Hardcover, 352 pages
Published January 19th 2016 by Little, Brown and Company
OUR REVIEW:
There's quite a bit of mystery mixed in with the detective work this time, as several crimes share a threatening note but don't exactly fit together. At the root of the story is a standard police procedural with detectives analyzing the slimmest of leads and eventually connecting the dots. There's a little less of John Rebus' speculation and acting on hunches this time - - and he often takes a back seat to the hard work of friend Siobhan Clarke and former adversary Malcolm Fox. It's a joint effort by all three that closes the case.
It's a fresh spin on the familiar John Rebus story where he ends up looking like a genius. After all, he's retired now and was called in to consult on this one.

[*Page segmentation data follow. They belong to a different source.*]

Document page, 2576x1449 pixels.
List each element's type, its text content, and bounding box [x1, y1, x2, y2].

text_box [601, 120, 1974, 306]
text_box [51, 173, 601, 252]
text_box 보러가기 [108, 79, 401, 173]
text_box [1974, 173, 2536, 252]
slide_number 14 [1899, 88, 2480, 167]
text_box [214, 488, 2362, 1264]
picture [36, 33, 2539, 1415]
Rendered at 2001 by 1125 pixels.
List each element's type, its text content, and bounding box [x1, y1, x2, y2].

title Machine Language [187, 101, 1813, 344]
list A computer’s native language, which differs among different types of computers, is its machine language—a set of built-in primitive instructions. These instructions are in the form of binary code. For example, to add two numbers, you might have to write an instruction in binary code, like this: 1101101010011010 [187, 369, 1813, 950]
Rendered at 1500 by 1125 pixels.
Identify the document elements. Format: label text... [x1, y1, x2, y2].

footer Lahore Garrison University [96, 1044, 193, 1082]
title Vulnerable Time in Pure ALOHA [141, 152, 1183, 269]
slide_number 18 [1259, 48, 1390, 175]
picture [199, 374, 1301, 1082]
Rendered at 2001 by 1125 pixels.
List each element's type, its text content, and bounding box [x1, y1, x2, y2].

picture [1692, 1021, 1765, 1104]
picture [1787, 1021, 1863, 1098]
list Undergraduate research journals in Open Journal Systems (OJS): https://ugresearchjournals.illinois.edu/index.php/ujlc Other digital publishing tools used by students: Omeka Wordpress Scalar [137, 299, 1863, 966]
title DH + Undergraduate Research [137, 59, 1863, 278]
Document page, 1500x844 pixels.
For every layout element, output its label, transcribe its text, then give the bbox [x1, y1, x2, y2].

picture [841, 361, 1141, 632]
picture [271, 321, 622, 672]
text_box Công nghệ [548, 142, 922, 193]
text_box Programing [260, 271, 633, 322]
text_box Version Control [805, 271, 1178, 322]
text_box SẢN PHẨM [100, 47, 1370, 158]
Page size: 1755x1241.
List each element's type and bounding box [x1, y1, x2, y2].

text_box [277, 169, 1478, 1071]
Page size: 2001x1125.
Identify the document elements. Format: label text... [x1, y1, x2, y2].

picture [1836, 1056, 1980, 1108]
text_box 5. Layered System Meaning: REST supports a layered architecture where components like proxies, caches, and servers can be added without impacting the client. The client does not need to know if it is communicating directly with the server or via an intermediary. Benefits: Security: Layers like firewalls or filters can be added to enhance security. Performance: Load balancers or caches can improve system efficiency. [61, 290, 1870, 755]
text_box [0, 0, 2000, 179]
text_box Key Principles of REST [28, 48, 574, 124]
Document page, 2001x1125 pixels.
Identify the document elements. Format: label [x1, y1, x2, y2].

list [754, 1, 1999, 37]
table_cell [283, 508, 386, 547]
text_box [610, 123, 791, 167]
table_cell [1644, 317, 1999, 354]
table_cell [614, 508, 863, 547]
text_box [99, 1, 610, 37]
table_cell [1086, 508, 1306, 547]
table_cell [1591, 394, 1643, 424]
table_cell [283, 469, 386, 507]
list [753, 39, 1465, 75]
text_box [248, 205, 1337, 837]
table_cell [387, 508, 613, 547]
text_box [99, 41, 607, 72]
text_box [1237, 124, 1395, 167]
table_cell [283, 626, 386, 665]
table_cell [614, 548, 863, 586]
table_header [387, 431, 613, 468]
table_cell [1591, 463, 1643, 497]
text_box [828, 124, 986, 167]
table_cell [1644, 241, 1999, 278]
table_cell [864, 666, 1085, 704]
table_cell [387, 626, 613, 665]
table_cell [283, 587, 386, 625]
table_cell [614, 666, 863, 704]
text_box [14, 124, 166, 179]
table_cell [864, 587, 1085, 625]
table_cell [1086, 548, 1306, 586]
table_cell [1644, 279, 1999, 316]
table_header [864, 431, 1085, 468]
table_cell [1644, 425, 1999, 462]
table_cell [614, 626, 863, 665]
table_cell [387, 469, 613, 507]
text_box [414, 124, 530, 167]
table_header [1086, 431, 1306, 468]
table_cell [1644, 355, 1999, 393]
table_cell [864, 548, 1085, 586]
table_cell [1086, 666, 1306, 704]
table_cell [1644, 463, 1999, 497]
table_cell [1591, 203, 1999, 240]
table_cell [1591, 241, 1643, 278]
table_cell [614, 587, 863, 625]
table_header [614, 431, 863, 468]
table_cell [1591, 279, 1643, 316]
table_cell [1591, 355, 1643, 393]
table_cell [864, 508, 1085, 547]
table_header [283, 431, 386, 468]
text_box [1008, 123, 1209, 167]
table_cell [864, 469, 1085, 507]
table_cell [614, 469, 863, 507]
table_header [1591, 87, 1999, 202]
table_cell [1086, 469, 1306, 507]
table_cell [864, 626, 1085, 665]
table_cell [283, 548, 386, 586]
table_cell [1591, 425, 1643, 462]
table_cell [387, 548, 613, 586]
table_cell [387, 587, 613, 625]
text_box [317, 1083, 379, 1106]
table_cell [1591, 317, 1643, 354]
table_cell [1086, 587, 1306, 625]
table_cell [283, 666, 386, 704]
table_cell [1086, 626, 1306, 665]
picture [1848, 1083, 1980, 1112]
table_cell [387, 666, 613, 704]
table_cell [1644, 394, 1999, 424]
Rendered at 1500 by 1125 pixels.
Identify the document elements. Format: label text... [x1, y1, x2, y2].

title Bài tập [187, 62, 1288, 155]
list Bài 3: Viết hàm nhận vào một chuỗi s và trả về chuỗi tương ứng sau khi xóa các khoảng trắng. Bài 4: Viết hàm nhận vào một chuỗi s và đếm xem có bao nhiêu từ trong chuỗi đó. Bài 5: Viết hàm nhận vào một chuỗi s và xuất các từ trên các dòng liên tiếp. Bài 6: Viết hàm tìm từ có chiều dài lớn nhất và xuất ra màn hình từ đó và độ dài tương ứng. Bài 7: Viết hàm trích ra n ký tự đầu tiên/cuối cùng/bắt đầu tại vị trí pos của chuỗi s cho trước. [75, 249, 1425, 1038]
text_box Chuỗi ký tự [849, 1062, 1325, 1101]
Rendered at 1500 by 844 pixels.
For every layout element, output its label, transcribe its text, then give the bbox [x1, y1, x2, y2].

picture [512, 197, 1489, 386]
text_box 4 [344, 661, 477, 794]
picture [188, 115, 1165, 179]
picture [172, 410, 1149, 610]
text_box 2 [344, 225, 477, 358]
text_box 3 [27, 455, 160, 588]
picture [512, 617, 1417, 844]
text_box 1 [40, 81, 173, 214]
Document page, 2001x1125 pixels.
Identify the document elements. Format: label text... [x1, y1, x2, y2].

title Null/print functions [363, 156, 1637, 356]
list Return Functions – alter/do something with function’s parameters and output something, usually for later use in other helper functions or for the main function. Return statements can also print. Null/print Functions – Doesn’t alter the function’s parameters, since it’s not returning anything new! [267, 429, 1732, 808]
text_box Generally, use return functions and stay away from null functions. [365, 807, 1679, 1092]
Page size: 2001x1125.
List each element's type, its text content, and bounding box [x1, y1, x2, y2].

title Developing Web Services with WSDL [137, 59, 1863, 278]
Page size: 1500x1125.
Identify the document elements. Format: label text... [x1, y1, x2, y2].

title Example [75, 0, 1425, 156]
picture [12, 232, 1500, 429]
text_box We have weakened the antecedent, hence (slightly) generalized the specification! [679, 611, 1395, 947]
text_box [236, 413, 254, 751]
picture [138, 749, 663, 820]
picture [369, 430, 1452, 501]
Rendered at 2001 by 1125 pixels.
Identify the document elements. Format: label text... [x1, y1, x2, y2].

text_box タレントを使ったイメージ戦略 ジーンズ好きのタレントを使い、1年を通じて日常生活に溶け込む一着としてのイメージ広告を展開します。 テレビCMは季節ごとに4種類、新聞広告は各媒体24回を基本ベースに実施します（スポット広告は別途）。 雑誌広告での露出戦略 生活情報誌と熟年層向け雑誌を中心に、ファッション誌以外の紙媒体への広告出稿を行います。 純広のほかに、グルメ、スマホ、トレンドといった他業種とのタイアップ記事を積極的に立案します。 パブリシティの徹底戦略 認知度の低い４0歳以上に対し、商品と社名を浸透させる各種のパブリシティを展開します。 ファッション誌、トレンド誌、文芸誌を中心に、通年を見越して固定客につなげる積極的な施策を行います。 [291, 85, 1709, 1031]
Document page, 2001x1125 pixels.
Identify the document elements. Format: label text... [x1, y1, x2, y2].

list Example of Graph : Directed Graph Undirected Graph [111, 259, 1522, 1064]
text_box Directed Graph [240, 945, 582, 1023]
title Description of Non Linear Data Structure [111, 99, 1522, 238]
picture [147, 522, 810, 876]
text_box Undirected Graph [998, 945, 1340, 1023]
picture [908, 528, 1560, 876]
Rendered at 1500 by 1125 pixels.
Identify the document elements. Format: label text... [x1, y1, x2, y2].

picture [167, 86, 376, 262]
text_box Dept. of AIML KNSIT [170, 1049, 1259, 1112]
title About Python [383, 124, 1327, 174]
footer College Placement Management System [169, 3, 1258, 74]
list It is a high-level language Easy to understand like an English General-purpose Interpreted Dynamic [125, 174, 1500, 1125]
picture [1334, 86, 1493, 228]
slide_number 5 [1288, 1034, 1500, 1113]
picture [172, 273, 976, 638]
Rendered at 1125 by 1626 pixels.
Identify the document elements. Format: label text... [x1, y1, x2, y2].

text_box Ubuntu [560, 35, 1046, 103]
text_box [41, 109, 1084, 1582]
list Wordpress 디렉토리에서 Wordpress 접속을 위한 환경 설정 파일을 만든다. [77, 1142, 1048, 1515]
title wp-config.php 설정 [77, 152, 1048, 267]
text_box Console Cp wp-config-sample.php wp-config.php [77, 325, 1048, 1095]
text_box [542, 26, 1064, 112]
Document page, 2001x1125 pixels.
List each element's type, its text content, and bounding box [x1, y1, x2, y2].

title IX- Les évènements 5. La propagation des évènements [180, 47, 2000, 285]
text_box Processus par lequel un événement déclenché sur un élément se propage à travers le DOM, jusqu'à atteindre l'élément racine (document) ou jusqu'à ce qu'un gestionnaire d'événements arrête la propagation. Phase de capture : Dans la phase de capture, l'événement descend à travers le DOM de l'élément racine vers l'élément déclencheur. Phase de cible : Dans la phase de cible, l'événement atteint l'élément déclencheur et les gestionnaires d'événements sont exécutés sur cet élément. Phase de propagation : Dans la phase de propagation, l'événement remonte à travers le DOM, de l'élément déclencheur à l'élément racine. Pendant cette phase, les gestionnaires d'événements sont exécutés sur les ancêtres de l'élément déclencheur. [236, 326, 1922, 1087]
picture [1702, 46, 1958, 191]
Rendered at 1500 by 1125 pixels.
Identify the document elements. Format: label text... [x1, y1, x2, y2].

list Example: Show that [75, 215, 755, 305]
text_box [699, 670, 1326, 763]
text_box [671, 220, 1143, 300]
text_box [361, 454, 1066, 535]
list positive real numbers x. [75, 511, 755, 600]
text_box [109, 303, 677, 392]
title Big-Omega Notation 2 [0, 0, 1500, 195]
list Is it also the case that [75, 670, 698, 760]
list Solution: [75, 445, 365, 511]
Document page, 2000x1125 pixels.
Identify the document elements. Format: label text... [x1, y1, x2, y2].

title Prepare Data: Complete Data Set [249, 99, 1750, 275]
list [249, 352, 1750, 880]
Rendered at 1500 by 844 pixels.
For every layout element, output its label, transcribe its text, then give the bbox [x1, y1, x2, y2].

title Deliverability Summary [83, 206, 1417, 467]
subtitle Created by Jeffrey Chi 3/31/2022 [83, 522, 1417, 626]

What hasn't changed is that when reading Ian Rankin the reader never feels like they are reading a simple police procedural. That's because Rankin flavors everything with local color and amazing characters. What makes EVEN DOGS IN THE WILD successful is those complex characters, perfectly realized and each engaging and different in so many ways. Even the villains have deep-seated motivations. Regular Rebus foil and Scotland crime lord Big Ger Cafferty shows a new side as well as heart.
There's a decades old crime-against-humanity that's deplorable and at the core of the conflict, involving prominent figures and local government and press cover-ups.
There's a decades old crime-against-humanity that's deplorable and at the core of the conflict, involving prominent figures and local government and press cover-ups.
This story really picks up steam in the closing act and hints at a promising future for this series, with Clarke and Fox coming to the foreground and the unforgettable Rebus still helping as mentor.